▶ GOAL OF THE EXERCISE: Update these lines by replacing "vernier caliper" with "digital caliper" and keeping everything else unchanged. Leave the pictures out of your answer.

[Measuring device photo data]

________________________

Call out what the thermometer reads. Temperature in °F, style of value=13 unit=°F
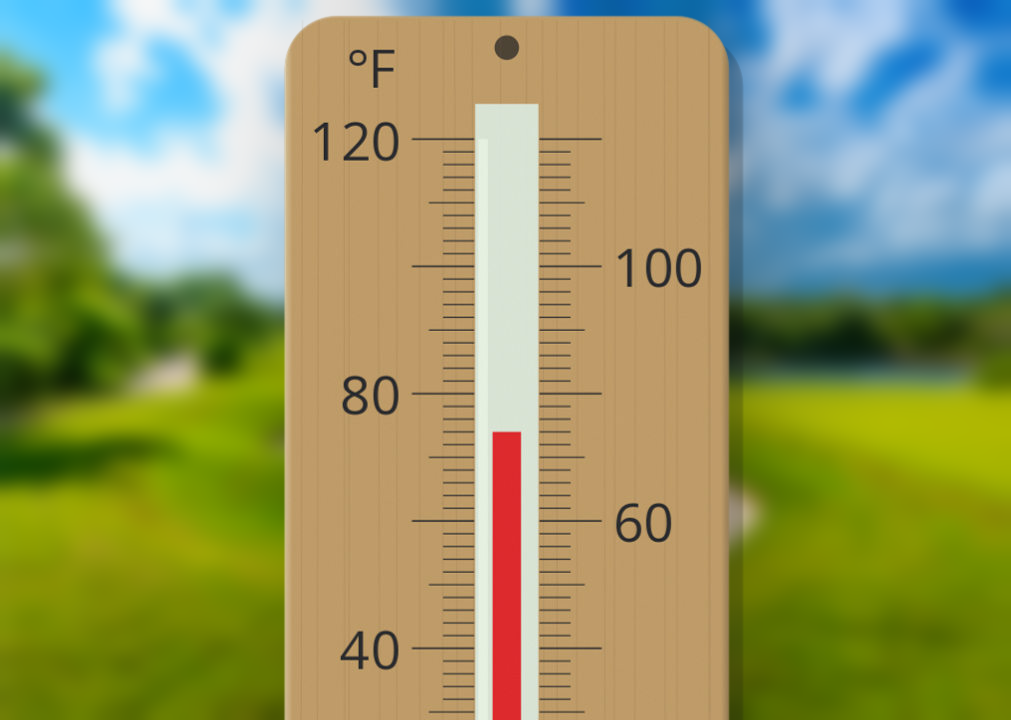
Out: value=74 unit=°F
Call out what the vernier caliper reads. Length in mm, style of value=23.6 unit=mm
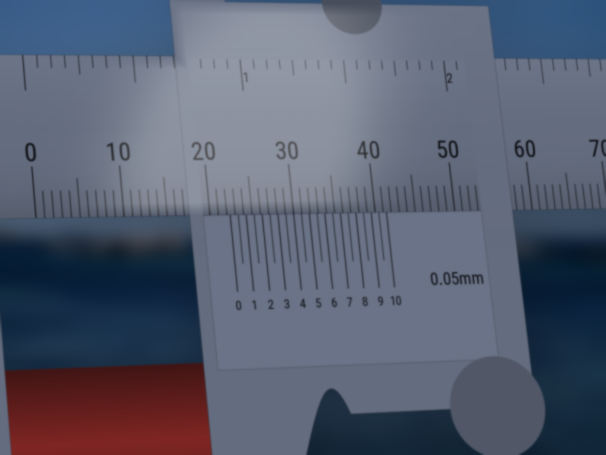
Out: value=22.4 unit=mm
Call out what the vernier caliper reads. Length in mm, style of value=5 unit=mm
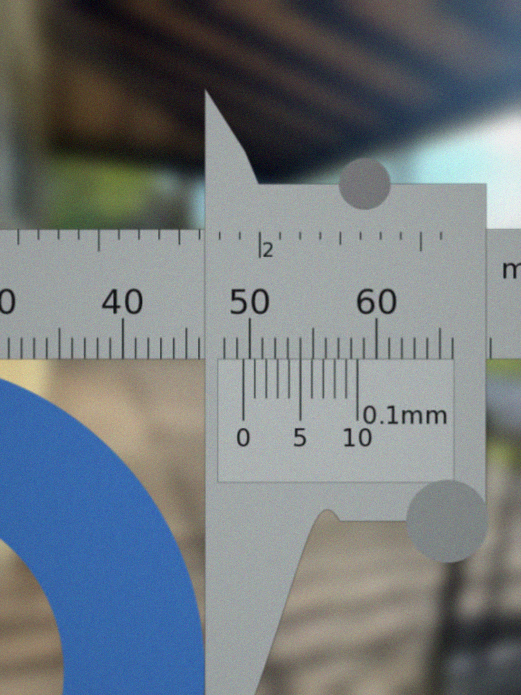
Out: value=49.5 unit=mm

________________________

▶ TASK SOLUTION:
Call out what the thermometer reads. Temperature in °F, style of value=13 unit=°F
Out: value=74 unit=°F
Call out what the digital caliper reads. Length in mm, style of value=23.6 unit=mm
Out: value=22.4 unit=mm
Call out what the digital caliper reads. Length in mm, style of value=5 unit=mm
Out: value=49.5 unit=mm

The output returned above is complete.